We all want to fit in. Whether we’re new moms, seasoned pros, or not sure we want to have children at all, we all want to be accepted by others. Whether we’re the one who wasn’t genuinely invited to the party, the awkward bridesmaid that didn’t keep in touch as much as she wanted, or the only single one in an ocean of married friends, we all want to be understood. We all want to be heard. It’s human nature.
Veteran parents love to tell newbies exactly how things are going to go. “Just wait” and “you’ll see” seem to be the most common phrases shared, which can often be frustrating to “fresh” new parents that just want to experience it for themselves. It is in this response, that initial frustration to unsolicited advice, that I’m finding new perspective as a parent.
Unfortunately, it’s also human nature to assume the worst. We’re hard-wired to expect negative outcomes and hold onto pain, as that was what was most likely to keep us alive in the early days of our species. Well, I know from experience, that despite what your instincts may say, most people are not out to get you.
Assuming positive intent from others and clearly communicating your context and purpose will get you so much further, so much faster, than reacting to perceived judgment from others. It’s important to recognize that more often than not, the person overreacting has a reason, and usually that reason has nothing to do with you.
We have this hope, this expectation, that everyone we meet will remember every detail we share after we’ve shared it once and feel hurt or frustrated when they don’t. I am entirely guilty of this. There’s a reason that professional journalists record their interviews. They recognize that they may miss something valuable, or misremember the context that was intended. If a professional listener, translator, and communicator cannot remember everything from an interview, why do we pressure ourselves and others to do so when we first meet?
Why do we so quickly dismiss those who are different from us, rather than embrace those differences and learn from their unique perspective? If we take the time to embrace our discomforts and fears of rejection, if we leaned in more often, we would begin to more easily accept ourselves and others. We would begin to expect less from others and more from ourselves.
The only way we grow and learn is by stepping out of our comfort zones and expanding the bubbles with which we associate.

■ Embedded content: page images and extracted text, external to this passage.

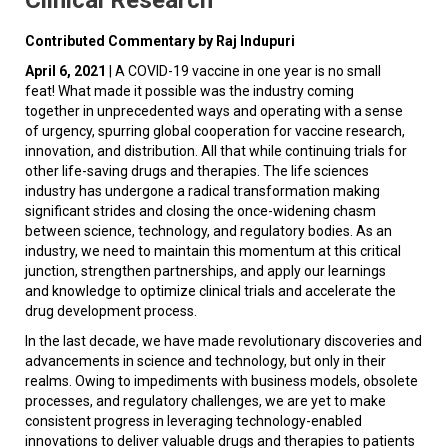
Contributed Commentary by Raj Indupuri
April 6, 2021
| A COVID-19 vaccine in one year is no small
feat! What made it possible was the industry coming
together in unprecedented ways and operating with a sense
of urgency, spurring global cooperation for vaccine research,
innovation, and distribution. All that while continuing trials for
other life-saving drugs and therapies. The life sciences
industry has undergone a radical transformation making
significant strides and closing the once-widening chasm
between science, technology, and regulatory bodies. As an
industry, we need to maintain this momentum at this critical
junction, strengthen partnerships, and apply our learnings
and knowledge to optimize clinical trials and accelerate the
drug development process.
In the last decade, we have made revolutionary discoveries and
advancements in science and technology, but only in their
realms. Owing to impediments with business models, obsolete
processes, and regulatory challenges, we are yet to make
consistent progress in leveraging technology-enabled
innovations to deliver valuable drugs and therapies to patients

I think it’s safe to say that now, more than ever, we all need to try harder to be more understanding. Perspective and context work hand-in-hand with patience and understanding. If we spread love and acceptance, vulnerability and honesty, we will begin to understand our worth and won’t have to spend so much time feeling like we need to prove ourselves to others.
I’m the first to admit that I care way too much about what others think of me. This is largely because I don’t spend enough time focusing on myself. I’m a people pleaser at heart, and this often leads to confusion and misunderstandings that perpetuate more confusion and misunderstandings. I tend to feed off other people’s discomfort and find myself trying to overcompensate to make it right.
What if instead we noticed, acknowledged, and discussed that discomfort immediately? I think it would free our spirits and help us to connect on a new and more meaningful level.
If we let go of this fear of judgment, maybe we would see that “fresh” doesn’t have to be a negative term. That those veteran parents might just be projecting what they wish they would’ve known and trying to help the newcomers avoid mistakes of their past. And if we don’t confront our insecurities, our mistakes from the past that linger into today, we put our children at risk to repeat them.
Walking a mile in someone else’s shoes is useless if you know that at the end of that walk, your old shoes are waiting for you, completely unchanged. What if we opened ourselves up to throwing out our old shoes entirely? By committing ourselves to understanding others’ perspectives, we can find new value in our own experiences and forge a new, more supportive pair of shoes altogether. The new pair might be uncomfortable at first, but once you break them in, they can take you to places you never imagined.
I, for one, am excited to break in this fresh new pair of more-supportive-than-Dr.-Scholl’s mama shoes.